By Jean-Claude Elias - Jun 09,2015 - Last updated at Jun 10,2015

Conductor William Culverhouse with the musicians of JOrchesrtra and Dozan Wa Awtar singers rehearse on Monday evening at the International Academy in Amman (Photo by Jean-Claude Elias)

Even by European or American standards this is considered a big classical musical event. One hundred and thirty artists, 65 singers and 65 musicians will be together on stage to perform Carl Orff’s major work, Carmina Burana. Three performances are to take place at the auditorium of the International Academy — Amman on June 11, 12 and 14.

Visiting American conductor William Culverhouse has been in the country for about a month and has been working with the singers and the musicians since he arrived. Culverhouse has already been in the country to conduct orchestras several times, the last one being in 2014 for the interpretation of Haendel’s The Messiah. Speaking to The Jordan Times at a rehearsal held on Monday 8 with all the artists, he expressed his satisfaction with the way the rehearsals have been going saying “despite the challenging composition I am very happy with the result we are getting. Carmina Burana is a musical work with frequently rapidly changing metres and this requires good performing skills”.

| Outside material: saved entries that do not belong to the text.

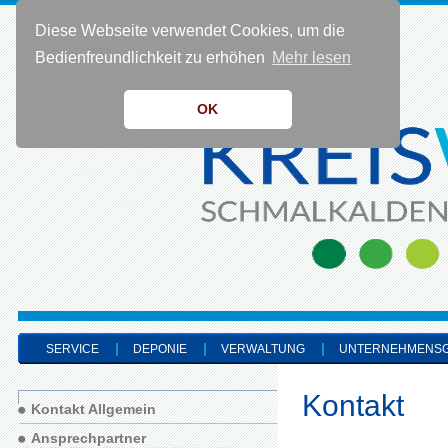
Diese Webseite verwendet Cookies, um die
KONTAKT 0 36 83 - 40 91 0
Bedienfreundlichkeit zu erhöhen
Mehr lesen
OK
SERVICE
DEPONIE
VERWALTUNG
UNTERNEHMENS
Kontakt
Kontakt Allgemein
Ansprechpartner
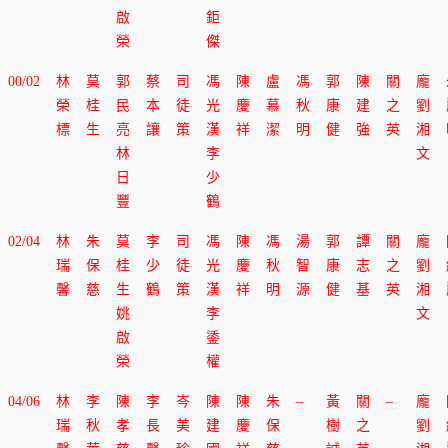
啟
鉅
榮
傑
00/02
林
莫
郭
蔡
司
馮
陳
盧
馮
郭
陳
關
龐
榮
桂
民
本
徒
光
慶
慕
秋
康
建
之
劉
標
生
亮
讓
策
漢
祥
潔
明
健
強
英
湘
林
李
文
日
少
豐
鶴
02/04
林
朱
莫
李
司
馮
陳
馮
湯
郭
譚
關
龐
瑞
保
桂
少
徒
光
慶
秋
智
康
志
之
劉
馨
慈
生
鶴
策
漢
祥
明
源
健
基
英
湘
姚
李
文
啟
鋈
榮
權
04/06
林
李
陳
李
岑
陳
陳
朱
–
黃
關
–
龐
瑞
秋
孝
長
美
建
慶
保
樹
之
劉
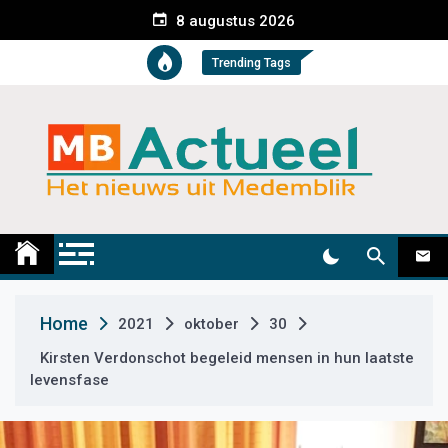
S
8 augustus 2026
k
i
Trending Tags
p
t
o
c
o
n
t
Medemblik Actueel
Wij zijn altijd actueel
e
n
t
Home
2021
oktober
30
Kirsten Verdonschot begeleid mensen in hun laatste
levensfase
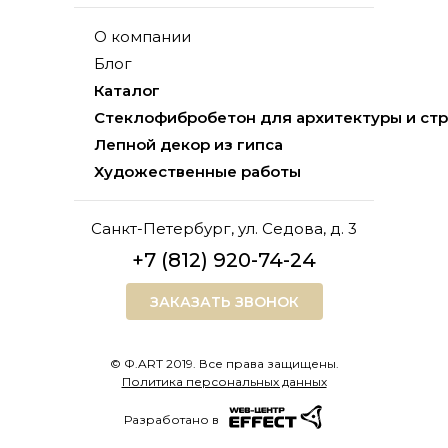
О компании
Блог
Каталог
Стеклофибробетон для архитектуры и ст
Лепной декор из гипса
Художественные работы
Санкт-Петербург, ул. Седова, д. 3
+7 (812) 920-74-24
ЗАКАЗАТЬ ЗВОНОК
© Ф.ART 2019. Все права защищены.
Политика персональных данных
Разработано в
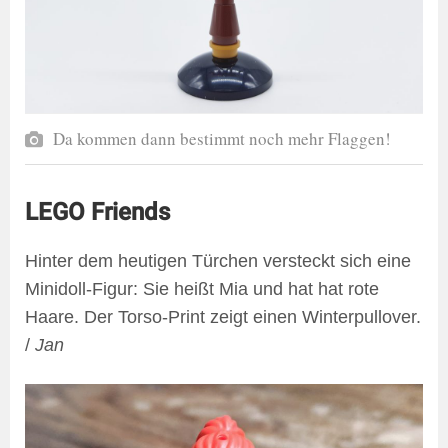
Da kommen dann bestimmt noch mehr Flaggen!
LEGO Friends
Hinter dem heutigen Türchen versteckt sich eine
Minidoll-Figur: Sie heißt Mia und hat hat rote
Haare. Der Torso-Print zeigt einen Winterpullover.
/
Jan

The combination of the musicians of the JOrchestra ensemble (The Jordanian National Orchestra Association) and the singers of the Dozan Wa Awtar celebrated Jordanian choir is producing an impressive sound. This is especially important when it comes to Carmina Burana, a modern classical work from the 20th century that strongly relies on massive vocals and energetic rhythms. Janelle Brown, the choir conductor said they have been rehearsing for this series of three concerts since February. She told The Jordan Times that Dozan Wa Awtar is exceptional in that its members “strike a nice balance between Jordanians and expatriates living in the country, between men and women and between the young and the less young”. Soloists Dima Bawab, Charles Stanton and Clay Hilley will also participate in the singing with the choir.

Katherine Sullivan-McNamara, one of the singers, commented that “Carmina Burana is not easy to like from the first time, but the more you sing it, the more you listen to it and the more it grows on you”. Dina Raad, another singer added “I enjoy the challenge and I think the result is actually quite good.”

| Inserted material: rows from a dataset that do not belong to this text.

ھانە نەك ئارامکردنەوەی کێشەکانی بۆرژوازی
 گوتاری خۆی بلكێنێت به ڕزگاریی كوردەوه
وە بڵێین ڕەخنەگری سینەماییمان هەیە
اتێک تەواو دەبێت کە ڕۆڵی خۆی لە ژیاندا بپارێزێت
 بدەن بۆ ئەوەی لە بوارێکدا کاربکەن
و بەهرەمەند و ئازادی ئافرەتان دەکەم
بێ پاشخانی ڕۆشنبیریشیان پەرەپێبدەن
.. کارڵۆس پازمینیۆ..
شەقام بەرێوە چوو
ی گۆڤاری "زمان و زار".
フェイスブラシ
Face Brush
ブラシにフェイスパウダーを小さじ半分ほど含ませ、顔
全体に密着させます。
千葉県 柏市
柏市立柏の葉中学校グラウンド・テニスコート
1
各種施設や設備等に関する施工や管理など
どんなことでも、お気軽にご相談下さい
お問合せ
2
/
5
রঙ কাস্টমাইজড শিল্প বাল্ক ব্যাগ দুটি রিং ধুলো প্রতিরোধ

Culverhouse also said that there will be a little oriental touch added with a musician playing the qanun and verses of Arabic mediaeval poetry recited at one point. He added that “this should go well with the poems that Carmina Burana was built on and that also date back to the same period in history”.

Nady Muna, one of the organisers, manages Dozan Wa Awtar and also sings with the choir. He was very enthusiastic about the exceptional project, and explained to The Jordan Times how the idea emerged a few months ago, stressing the invaluable input of Dozan Wa Awtar’s founder Shireen Abu Khader who is currently in Canada. 

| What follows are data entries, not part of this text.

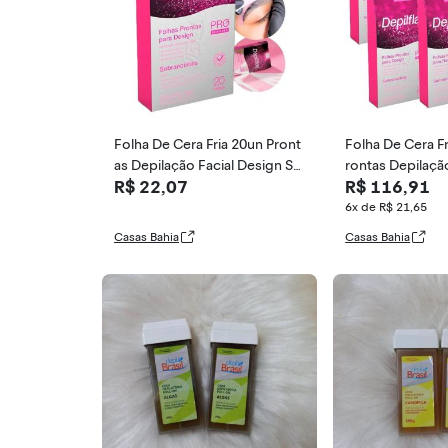
Folha De Cera Fria 20un Pront
Folha De Cera Fr
as Depilação Facial Design So
rontas Depilaçã
R$ 22,07
R$ 116,91
brancelhas Rosa Modelagem
n Sobrancelhas
Depilflax
gem Depilflax
6x de R$ 21,65
Casas Bahia
Casas Bahia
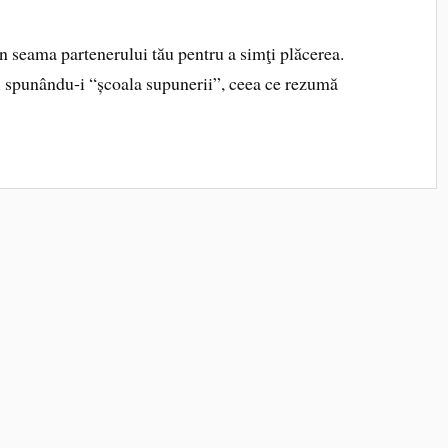
în seama partenerului tău pentru a simţi plăcerea.
i spunându‑i “școala supunerii”, ceea ce rezumă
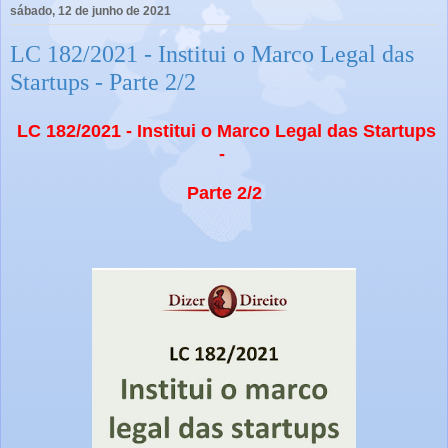
sábado, 12 de junho de 2021
LC 182/2021 - Institui o Marco Legal das
Startups - Parte 2/2
LC 182/2021 - Institui o Marco Legal das Startups
-
Parte 2/2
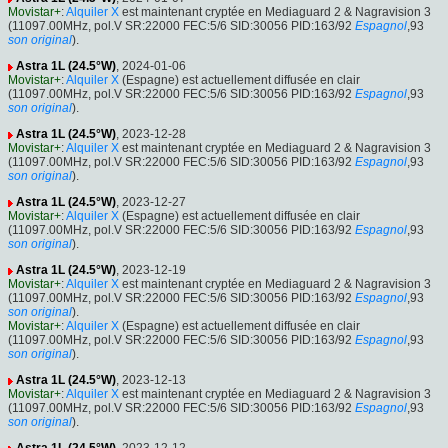
Movistar+
:
Alquiler X
est maintenant cryptée en Mediaguard 2 & Nagravision 3
(11097.00MHz, pol.V SR:22000 FEC:5/6 SID:30056 PID:163/92
Espagnol
,93
son original
).
Astra 1L (24.5°W)
, 2024-01-06
Movistar+
:
Alquiler X
(Espagne) est actuellement diffusée en clair
(11097.00MHz, pol.V SR:22000 FEC:5/6 SID:30056 PID:163/92
Espagnol
,93
son original
).
Astra 1L (24.5°W)
, 2023-12-28
Movistar+
:
Alquiler X
est maintenant cryptée en Mediaguard 2 & Nagravision 3
(11097.00MHz, pol.V SR:22000 FEC:5/6 SID:30056 PID:163/92
Espagnol
,93
son original
).
Astra 1L (24.5°W)
, 2023-12-27
Movistar+
:
Alquiler X
(Espagne) est actuellement diffusée en clair
(11097.00MHz, pol.V SR:22000 FEC:5/6 SID:30056 PID:163/92
Espagnol
,93
son original
).
Astra 1L (24.5°W)
, 2023-12-19
Movistar+
:
Alquiler X
est maintenant cryptée en Mediaguard 2 & Nagravision 3
(11097.00MHz, pol.V SR:22000 FEC:5/6 SID:30056 PID:163/92
Espagnol
,93
son original
).
Movistar+
:
Alquiler X
(Espagne) est actuellement diffusée en clair
(11097.00MHz, pol.V SR:22000 FEC:5/6 SID:30056 PID:163/92
Espagnol
,93
son original
).
Astra 1L (24.5°W)
, 2023-12-13
Movistar+
:
Alquiler X
est maintenant cryptée en Mediaguard 2 & Nagravision 3
(11097.00MHz, pol.V SR:22000 FEC:5/6 SID:30056 PID:163/92
Espagnol
,93
son original
).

German composer Carl Orff wrote the music in 1936 for a set of 24 secular songs from the Middle Ages. Whereas the wide public may not be familiar with the entire work that is about one hour long, the opening and ending music (O Fortuna) is very well known and is often heard and has become very popular. Carmina Burana, sometimes referred to as a “Scenic cantata”, is beyond any doubt one of the most significant, most performed classical works from the 20th century, alongside Rodrigo’s Concerto de Aranjuez.